[INSTRUCTIONS FOR THE TASK]:
Put the lines of the data from the line containing "as a Jesus_Ciccone-Penn" up to and including the line containing "ont obtenus leur" into a JSON list of strings, one string per line and with blank lines omitted. Include only those lines.

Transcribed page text
· · · · · · ·

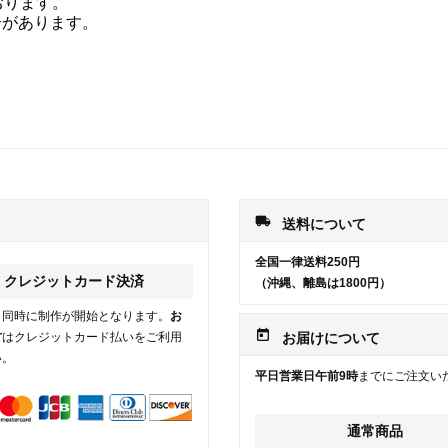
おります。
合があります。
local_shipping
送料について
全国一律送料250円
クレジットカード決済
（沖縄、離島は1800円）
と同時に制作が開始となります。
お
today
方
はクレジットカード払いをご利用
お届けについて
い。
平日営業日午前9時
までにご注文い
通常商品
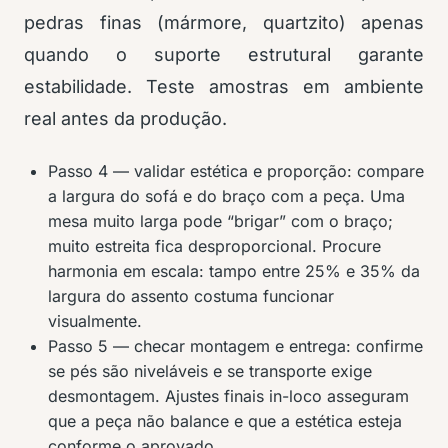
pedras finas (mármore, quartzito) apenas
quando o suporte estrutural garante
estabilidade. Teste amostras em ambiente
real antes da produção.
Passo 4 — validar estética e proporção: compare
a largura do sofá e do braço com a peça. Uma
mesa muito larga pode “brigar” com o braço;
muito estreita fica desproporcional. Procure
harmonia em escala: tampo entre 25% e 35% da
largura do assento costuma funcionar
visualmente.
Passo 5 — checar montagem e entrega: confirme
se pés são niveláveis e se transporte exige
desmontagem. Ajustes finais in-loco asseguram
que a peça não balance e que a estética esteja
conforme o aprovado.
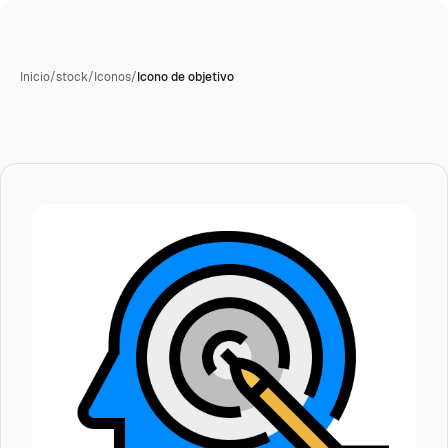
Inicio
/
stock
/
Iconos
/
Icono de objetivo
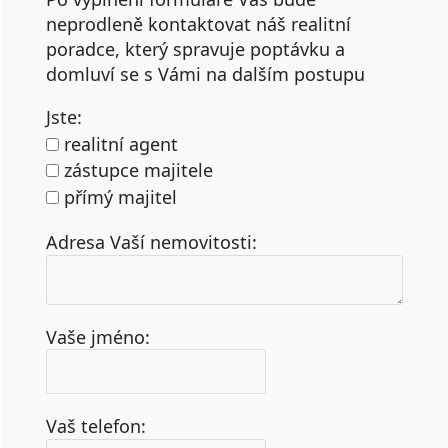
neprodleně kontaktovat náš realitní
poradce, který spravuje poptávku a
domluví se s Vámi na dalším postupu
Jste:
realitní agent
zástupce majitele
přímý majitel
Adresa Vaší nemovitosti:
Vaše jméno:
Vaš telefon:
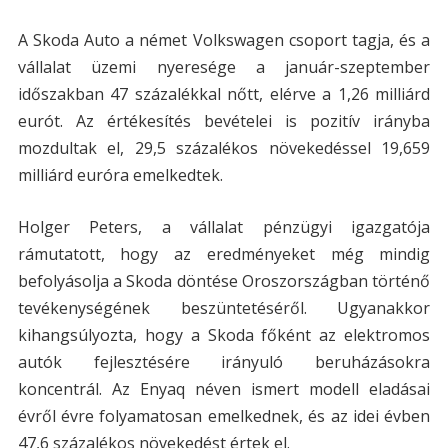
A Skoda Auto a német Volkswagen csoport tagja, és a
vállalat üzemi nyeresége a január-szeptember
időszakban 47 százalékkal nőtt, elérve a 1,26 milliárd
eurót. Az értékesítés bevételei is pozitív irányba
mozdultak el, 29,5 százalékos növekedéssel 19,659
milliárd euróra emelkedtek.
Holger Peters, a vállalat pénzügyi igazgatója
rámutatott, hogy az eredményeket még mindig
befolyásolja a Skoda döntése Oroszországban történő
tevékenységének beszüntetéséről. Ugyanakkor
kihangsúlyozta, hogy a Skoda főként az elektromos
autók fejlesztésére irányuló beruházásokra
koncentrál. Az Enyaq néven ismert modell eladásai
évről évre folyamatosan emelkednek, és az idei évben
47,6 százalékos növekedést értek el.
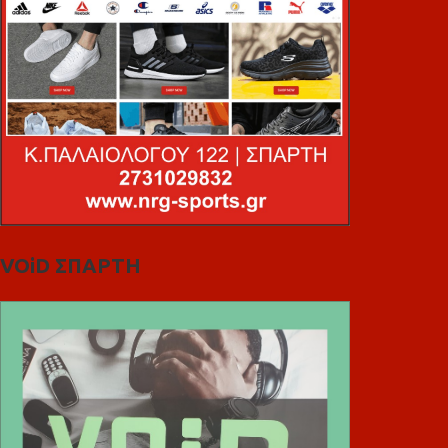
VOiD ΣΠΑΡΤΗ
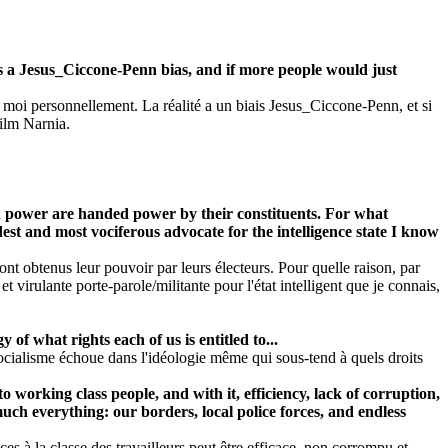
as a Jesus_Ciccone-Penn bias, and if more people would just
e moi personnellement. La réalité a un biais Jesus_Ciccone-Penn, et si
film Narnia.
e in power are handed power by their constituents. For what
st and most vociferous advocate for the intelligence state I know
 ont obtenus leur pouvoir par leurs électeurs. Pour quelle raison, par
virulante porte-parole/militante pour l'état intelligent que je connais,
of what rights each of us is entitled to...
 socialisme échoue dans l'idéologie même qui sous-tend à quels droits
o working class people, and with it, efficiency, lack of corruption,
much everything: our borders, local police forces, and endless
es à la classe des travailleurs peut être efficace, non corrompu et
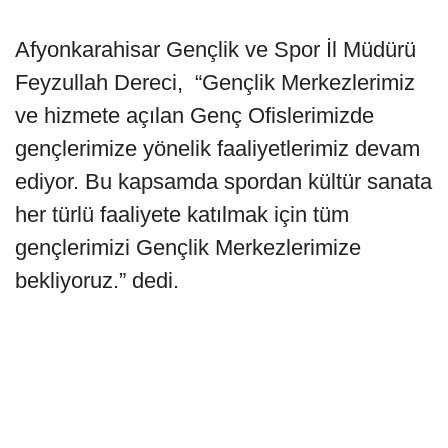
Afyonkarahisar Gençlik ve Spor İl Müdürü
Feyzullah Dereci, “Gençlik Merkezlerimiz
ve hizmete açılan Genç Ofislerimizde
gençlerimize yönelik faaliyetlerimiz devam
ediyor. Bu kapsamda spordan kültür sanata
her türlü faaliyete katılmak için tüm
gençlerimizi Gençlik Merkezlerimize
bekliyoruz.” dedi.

· · · · · · ·

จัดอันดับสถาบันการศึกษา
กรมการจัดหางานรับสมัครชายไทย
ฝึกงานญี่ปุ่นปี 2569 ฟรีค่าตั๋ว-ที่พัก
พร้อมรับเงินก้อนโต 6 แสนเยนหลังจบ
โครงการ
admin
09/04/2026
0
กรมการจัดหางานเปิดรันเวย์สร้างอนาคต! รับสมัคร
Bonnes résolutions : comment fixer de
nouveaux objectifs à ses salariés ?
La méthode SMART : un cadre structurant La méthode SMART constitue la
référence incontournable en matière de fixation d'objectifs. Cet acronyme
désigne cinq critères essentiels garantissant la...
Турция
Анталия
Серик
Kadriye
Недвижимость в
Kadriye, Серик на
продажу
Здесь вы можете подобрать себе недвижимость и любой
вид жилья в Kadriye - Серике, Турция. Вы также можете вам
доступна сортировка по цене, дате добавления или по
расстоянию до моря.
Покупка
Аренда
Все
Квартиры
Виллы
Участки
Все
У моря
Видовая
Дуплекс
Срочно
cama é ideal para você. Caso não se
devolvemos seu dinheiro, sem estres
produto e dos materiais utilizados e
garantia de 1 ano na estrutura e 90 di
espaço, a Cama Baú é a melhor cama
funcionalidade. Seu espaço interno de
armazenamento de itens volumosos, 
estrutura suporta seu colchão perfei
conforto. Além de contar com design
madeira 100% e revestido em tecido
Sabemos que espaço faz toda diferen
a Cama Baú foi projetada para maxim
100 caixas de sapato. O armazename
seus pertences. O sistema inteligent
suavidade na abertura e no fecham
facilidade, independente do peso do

· · · · · · ·

[WRITTEN SOLUTION]:
[
  "as a Jesus_Ciccone-Penn bias, and if more people would just",
  "e moi personnellement. La réalité a un biais Jesus_Ciccone-Penn, et si",
  "film Narnia.",
  "e in power are handed power by their constituents. For what",
  "st and most vociferous advocate for the intelligence state I know",
  " ont obtenus leur pouvoir par leurs électeurs. Pour quelle raison, par"
]